• _Exercise aim_
For the records below, reproduce exactly the line that contains "focal_35mm: 24" and all subsequent lines, with nothing left out and nothing added.

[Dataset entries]

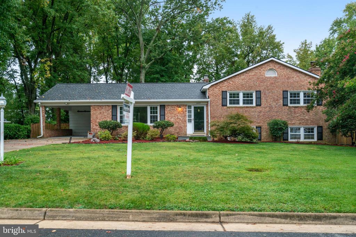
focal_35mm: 32
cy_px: 118
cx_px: 178
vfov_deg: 41.1
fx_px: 316
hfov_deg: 58.7
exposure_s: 1/160
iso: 1250
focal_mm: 32
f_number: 8
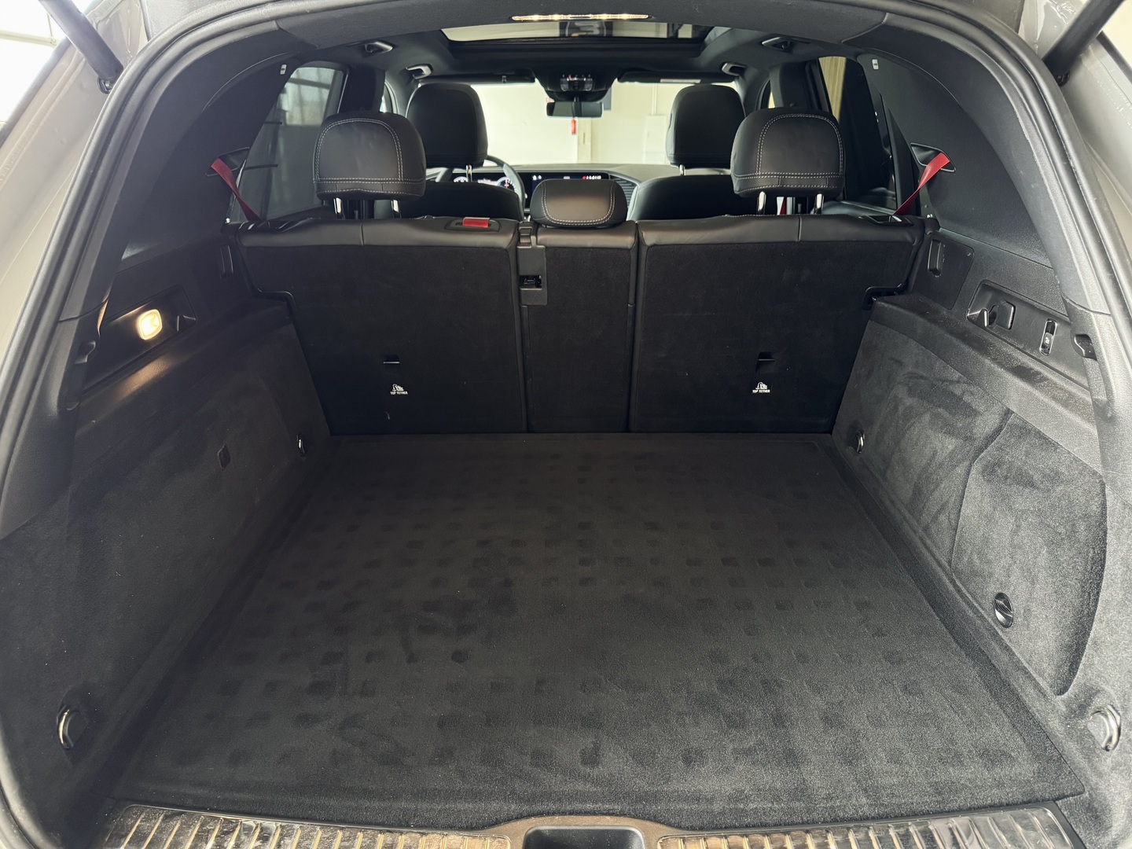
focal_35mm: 24
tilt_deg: -19.9
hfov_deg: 71.6
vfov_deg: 56.8
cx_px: 566
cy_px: 424
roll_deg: +0.4
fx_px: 785
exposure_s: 1/60
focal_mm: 6.76
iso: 640
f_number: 1.78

• _Answer below_
focal_35mm: 24
tilt_deg: -19.9
hfov_deg: 71.6
vfov_deg: 56.8
cx_px: 566
cy_px: 424
roll_deg: +0.4
fx_px: 785
exposure_s: 1/60
focal_mm: 6.76
iso: 640
f_number: 1.78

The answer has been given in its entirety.